How Liverpool are getting more out of Nike sponsorship deal despite £15m reduction
The Premier League champions were desperate to get the partnership with Nike sealed, even after being taken to court by New Balance. However, New Balance were offering the club £45 million per year in their deal, while Nike were offering only a £30m annual rate.
Seems bizarre, right? Why would any club fight tooth and nail to secure a deal that offers £15m less per year? Well, there’s a little bit more to it than that.
Firstly, Nike have also offered the Reds 20% of all income from licensed merchandise sales. This means that the sportswear company would have to sell £75m worth of merchandise to compensate for the £15m reduction.
Last season, the Daily Mail reported that Liverpool sold 1.7 million replica shirts. If we assume that each shirt costs on average around £50, that adds up to £85m, already making up the gap – and that’s just on replica shirts alone.
But that’s not where the benefits end for the Merseyside club. The deal with Nike also offers incredible potential for growth as a brand.
New Balance aren’t exactly unknowns. However, when it comes to stature, they do not compare to Nike. For example, New Balance have 6.2m Instagram followers, while Nike have 128m. Over on Twitter, Nike have 8.3m followers, while New Balance have 257,700. To put it simply, Nike are much, much bigger.
Furthermore, Nike have partnerships that allow Liverpool to tap into a new market that they previously weren’t able to. Nike’s client list includes basketball icon LeBron James, tennis superstar Serena Williams, and rapper Drake. This will enable Liverpool to appeal to those who have no interest in football.

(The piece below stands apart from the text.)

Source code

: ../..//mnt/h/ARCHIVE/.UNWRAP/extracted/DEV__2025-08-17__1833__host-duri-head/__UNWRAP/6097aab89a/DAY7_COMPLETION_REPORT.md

Paris Saint-Germain recently did something similar, partnering with basketball hero Michael Jordan and his Air Jordan brand, with the star’s iconic ‘jumpman’ logo appearing on the club’s third kit.
The aim for Liverpool is to catch up with rivals Manchester United, whose deal with Adidas is worth a reported £75m per year and is one of the biggest football club sponsorships. The partnership with New Balance was not sufficient to get them to this level, whereas this deal with Nike should get them competing with the Red Devils as a global brand.